India’s main anti-smuggling intelligence agency Directorate of Revenue Intelligence (DRI) has been dragged to court by exporters. Exporters have filed Various writ petitions in Gujarat High Court, Punjab High Court, Bombay High Court and Madras High Court against wrongful availment of Goods and Services Tax (GST) exemptions. However, some of the courts have decided to hear the exporters’ plea and in some cases the notices’ have been put on hold. As per Tax Experts, this could be a temporary relief for several exporters’. Notices are issued by DRI to exporters who have wrongfully availed GST exemptions, in case where exports preceded imports.
The exporters were asked to pay IGST first as the Foreign Trade Policy (FTP) has been amended and several notifications were issued in the last few months. The rate of IGST in these cases is 18% on the average, while for some products it is 12% and 5% for very few. According to the Industrial trackers, there was no duty on imported raw materials which were used for exports, even when exports preceded imports.
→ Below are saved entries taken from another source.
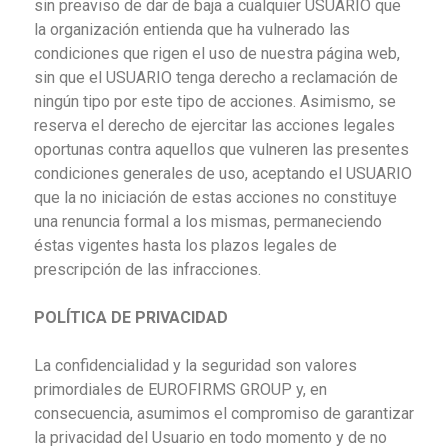
sin preaviso de dar de baja a cualquier USUARIO que
la organización entienda que ha vulnerado las
condiciones que rigen el uso de nuestra página web,
sin que el USUARIO tenga derecho a reclamación de
ningún tipo por este tipo de acciones. Asimismo, se
reserva el derecho de ejercitar las acciones legales
oportunas contra aquellos que vulneren las presentes
condiciones generales de uso, aceptando el USUARIO
que la no iniciación de estas acciones no constituye
una renuncia formal a los mismas, permaneciendo
éstas vigentes hasta los plazos legales de
prescripción de las infracciones.
POLÍTICA DE PRIVACIDAD
La confidencialidad y la seguridad son valores
primordiales de EUROFIRMS GROUP y, en
consecuencia, asumimos el compromiso de garantizar
la privacidad del Usuario en todo momento y de no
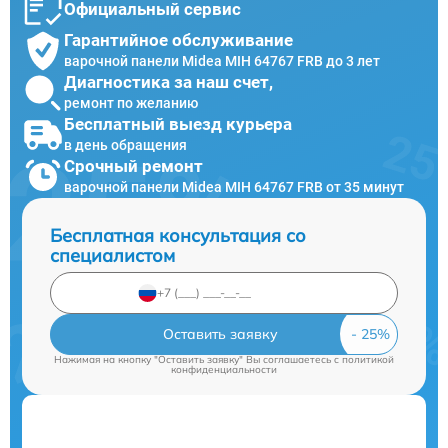
Официальный сервис
Гарантийное обслуживание
варочной панели Midea MIH 64767 FRB до 3 лет
Диагностика за наш счет,
ремонт по желанию
Бесплатный выезд курьера
в день обращения
Срочный ремонт
варочной панели Midea MIH 64767 FRB от 35 минут
Бесплатная консультация со
специалистом
Оставить заявку
Нажимая на кнопку "Оставить заявку" Вы соглашаетесь c
политикой
конфиденциальности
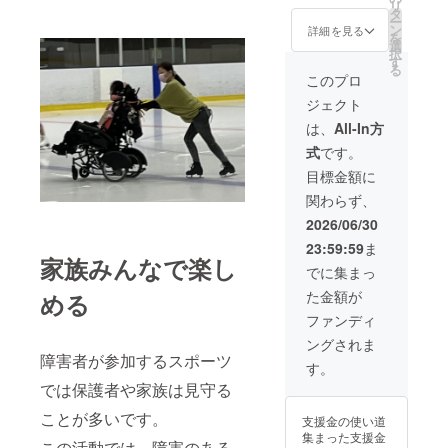
す。 備
リ
るゲス
にて特
黒1点
連絡方
る権利
タ
＜
考欄に
ー
トス
設パネ
（サイ
法：詳
です。
ン
イベン
詳細を見る
ボラン
を
ケー
ルにお
ズ
細は
企画・
選
ト特設
ティア
択
ターさ
名前掲
S,M,L,L
メール
運営は
す
ウェブ
の希望
る
ん 1枚
載（希
L ） ・
で連絡
すべて
＞
このプロ
内容を
の色紙
望者の
代表た
しま
当団体
記載く
ジェクト
に、当
み） ※
ちから
す。 ※
が行う
ださ
日出演
グッズ
の動画
備考欄
ため、
2026年
は、
All-In方
い。
者複数
につい
メッ
に開催
企業様
7月中旬
（例）
式
です。
名のサ
ては
セージ
ご希望
は大き
から特
事前準
インを
7/26の
（1分
時期、
な負担
設ウェ
目標金額に
備：事
いただ
イベン
程
対象者
なく、
ブサイ
務サ
関わらず、
いた色
トで受
メール
（例：
高い社
トに掲
ポー
紙をお
取りか
にURL
地域の
会的意
載
2026/06/30
ト 当
送りい
送付 ※
添付）
子供
義を持
日：参
23:59:59
ま
たしま
支援者
・ゲス
達、会
つイベ
事
加者誘
家族みんなで楽し
す。 (ゲ
様との
トから
社の社
ントを
業が存
でに集まっ
導、写
ストの
連絡方
の動画
員参加
実現で
続する
真撮
た金額が
める
指名は
法：詳
メッ
イベン
きま
限り掲
影、医
できま
細は
セージ
ト）の
す。 ※
載
ファンディ
療担当
せん) こ
メール
（指名
入力お
支援者
＜パン
（医師
ングされま
れまで
で連絡
不可）
願いし
様との
フレッ
です）
障害者が参加するスポーツ
多くの
しま
（1分
ます ■
連絡方
ト＞
す。
など
方の善
す。 ※
程
開催概
法：詳
では保護者や家族は見守る
意に支
支援者
メール
要 開催
細は
えられ
様のお
にURL
時間：
メール
2026年
ことが多いです。
支援金の使い道
てきま
名前
添付）
2〜3時
で連絡
７月26
集まった支援金
した。
（ニッ
・イベ
間 開催
しま
この活動では、障害のある
日に販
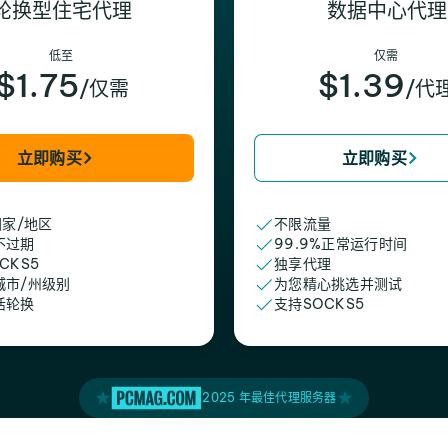
轮换型住宅代理
数据中心代理
低至
仅需
$1.75
$1.39
/仅需
/代
立即购买
立即购买
国家/地区
不限流量
不过期
99.9%正常运行时间
CKS5
独享代理
城市/州级别
为您精心挑选并测试
活轮换
支持SOCKS5
2025 年最佳代理服务器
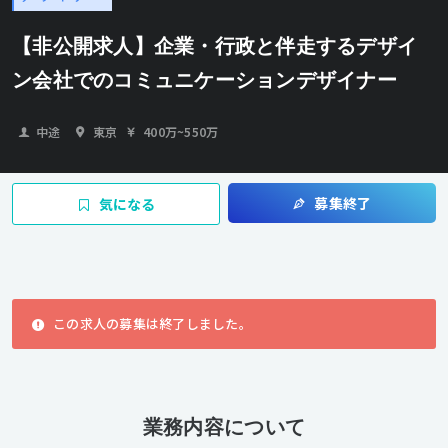
【非公開求人】企業・行政と伴走するデザイ
ン会社でのコミュニケーションデザイナー
中途
東京
400万
~
550万
募集終了
気になる
この求人の募集は終了しました。
業務内容について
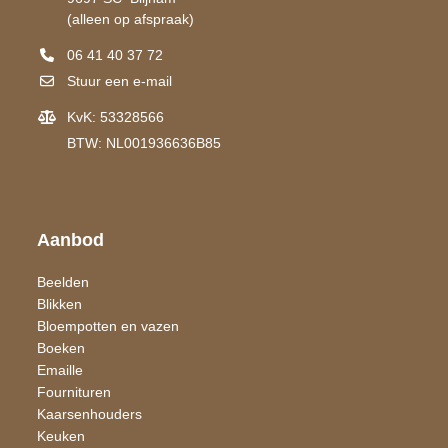
(alleen op afspraak)
06 41 40 37 72
Stuur een e-mail
KvK: 53328566
BTW: NL001936636B85
Aanbod
Beelden
Blikken
Bloempotten en vazen
Boeken
Emaille
Fournituren
Kaarsen​houders
Keuken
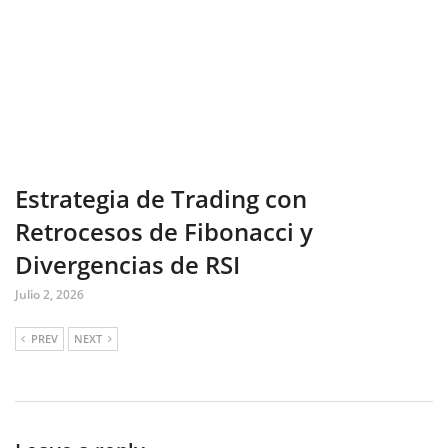
Estrategia de Trading con
Retrocesos de Fibonacci y
Divergencias de RSI
Julio 2, 2026
PREV
NEXT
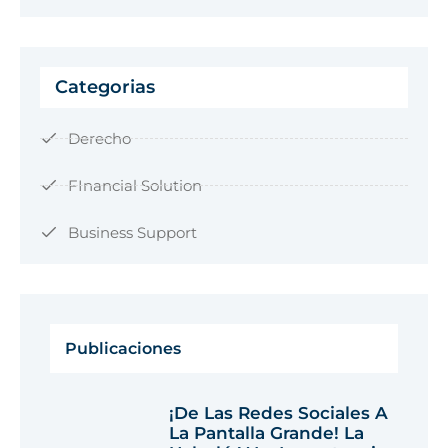
Categorias
Derecho
FInancial Solution
Business Support
Publicaciones
¡De Las Redes Sociales A
La Pantalla Grande! La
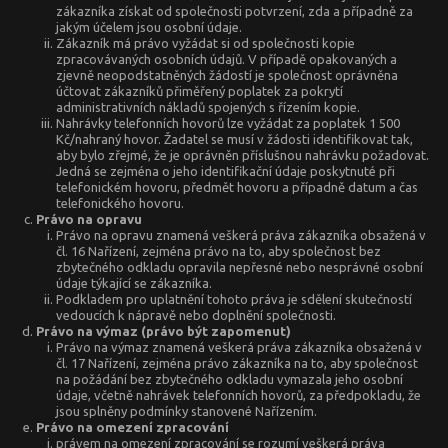
zákazníka získat od společnosti potvrzení, zda a případně za
jakým účelem jsou osobní údaje.
Zákazník má právo vyžádat si od společnosti kopie
zpracovávaných osobních údajů. V případě opakovaných a
zjevně neopodstatněných žádostí je společnost oprávněna
účtovat zákazníků přiměřený poplatek za pokrytí
administrativních nákladů spojených s řízením kopie.
Nahrávky telefonních hovorů lze vyžádat za poplatek 1 500
Kč/nahraný hovor. Žadatel se musí v žádosti identifikovat tak,
aby bylo zřejmé, že je oprávněn příslušnou nahrávku požadovat.
Jedná se zejména o jeho identifikační údaje poskytnuté při
telefonickém hovoru, předmět hovoru a případně datum a čas
telefonického hovoru.
Právo na opravu
Právo na opravu znamená veškerá práva zákazníka obsažená v
čl. 16 Nařízení, zejména právo na to, aby společnost bez
zbytečného odkladu opravila nepřesné nebo nesprávné osobní
údaje týkající se zákazníka.
Podkladem pro uplatnění tohoto práva je sdělení skutečností
vedoucích k nápravě nebo doplnění společnosti.
Právo na výmaz (právo být zapomenut)
Právo na výmaz znamená veškerá práva zákazníka obsažená v
čl. 17 Nařízení, zejména právo zákazníka na to, aby společnost
na požádání bez zbytečného odkladu vymazala jeho osobní
údaje, včetně nahrávek telefonních hovorů, za předpokladu, že
jsou splněny podmínky stanovené Nařízením.
Právo na omezení zpracování
právem na omezení zpracování se rozumí veškerá práva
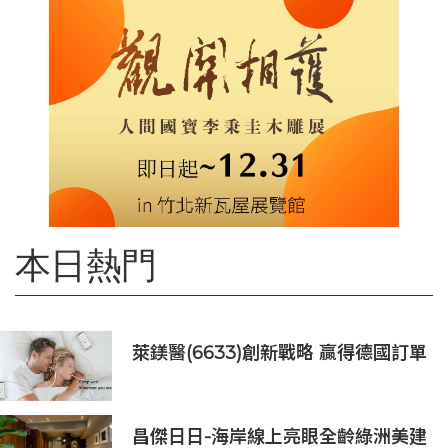
本日熱門
萊鎂醫(6633)創新戰略 贏得德國訂單
銷售
昌傑日日-海岸線上亮眼全齡綠洲美建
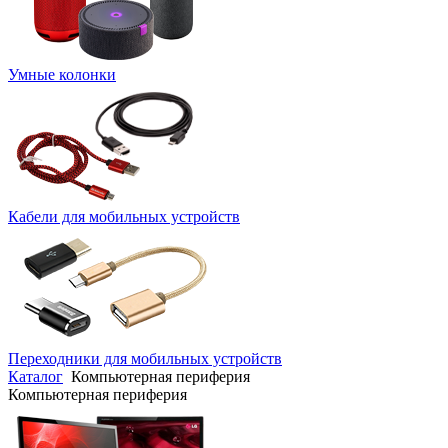
Умные колонки
Кабели для мобильных устройств
Переходники для мобильных устройств
Каталог
Компьютерная периферия
Компьютерная периферия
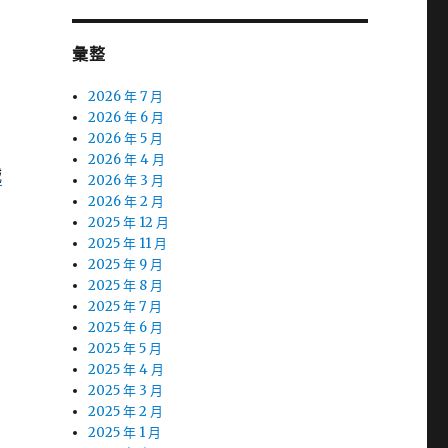
彙整
2026 年 7 月
2026 年 6 月
2026 年 5 月
2026 年 4 月
械
2026 年 3 月
2026 年 2 月
2025 年 12 月
2025 年 11 月
2025 年 9 月
2025 年 8 月
2025 年 7 月
2025 年 6 月
2025 年 5 月
2025 年 4 月
2025 年 3 月
2025 年 2 月
2025 年 1 月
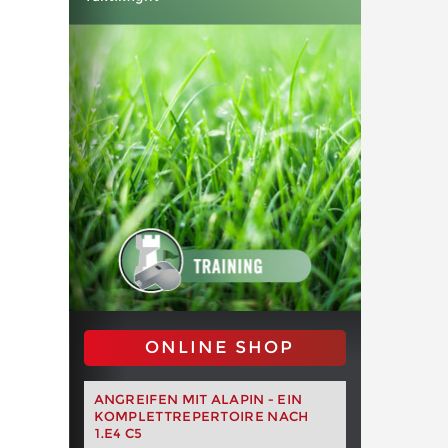
ONLINE SHOP
ANGREIFEN MIT ALAPIN - EIN
KOMPLETTREPERTOIRE NACH
1.E4 C5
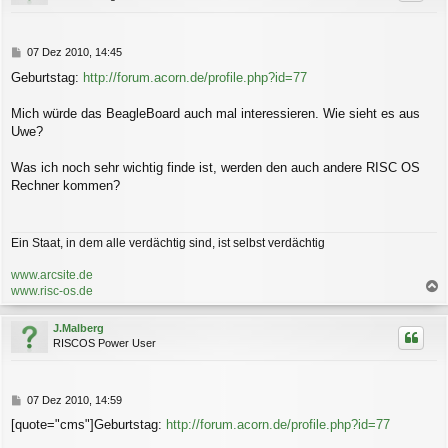
o
b
e
n
B
07 Dez 2010, 14:45
e
Geburtstag:
http://forum.acorn.de/profile.php?id=77
i
t
r
Mich würde das BeagleBoard auch mal interessieren. Wie sieht es aus
a
Uwe?
g
Was ich noch sehr wichtig finde ist, werden den auch andere RISC OS
Rechner kommen?
Ein Staat, in dem alle verdächtig sind, ist selbst verdächtig
www.arcsite.de
www.risc-os.de
a
c
J.Malberg
h
RISCOS Power User
o
b
e
n
B
07 Dez 2010, 14:59
e
[quote="cms"]Geburtstag:
http://forum.acorn.de/profile.php?id=77
i
t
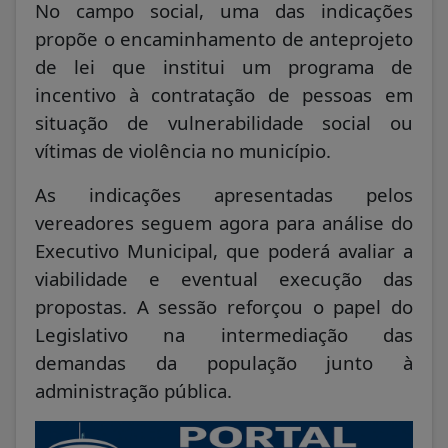
No campo social, uma das indicações
propõe o encaminhamento de anteprojeto
de lei que institui um programa de
incentivo à contratação de pessoas em
situação de vulnerabilidade social ou
vítimas de violência no município.
As indicações apresentadas pelos
vereadores seguem agora para análise do
Executivo Municipal, que poderá avaliar a
viabilidade e eventual execução das
propostas. A sessão reforçou o papel do
Legislativo na intermediação das
demandas da população junto à
administração pública.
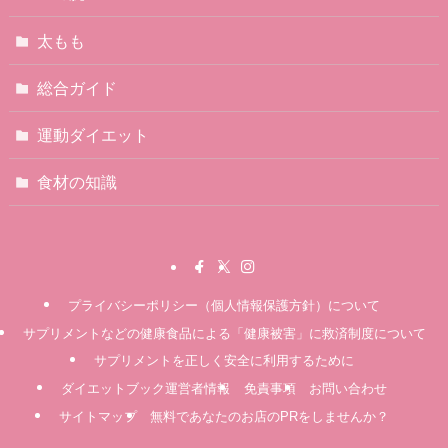
太もも
総合ガイド
運動ダイエット
食材の知識
プライバシーポリシー（個人情報保護方針）について
サプリメントなどの健康食品による「健康被害」に救済制度について
サプリメントを正しく安全に利用するために
ダイエットブック運営者情報
免責事項
お問い合わせ
サイトマップ
無料であなたのお店のPRをしませんか？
The current GST framework introduced by government has laid down certain conditions for exporters to avail certain benefits. As per the Revenue Department notification, raw materials cannot be imported after export of the final product. The amendment is regarding a “pre-import condition” that every exporter needs to follow to avail duty exemptions on imports. Cases where exports preceded imports, availment of exemption does not seems legal and proper.
Abhishek A Rastogi, partner at Khaitan & Co. responded on the matter that “the objective of providing the working capital benefits to the Indian exporters gets defeated by the rule which goes beyond the statute. Applicability of interest would result in a great setback to the Indian exporters and the need for judicial intervention is must.”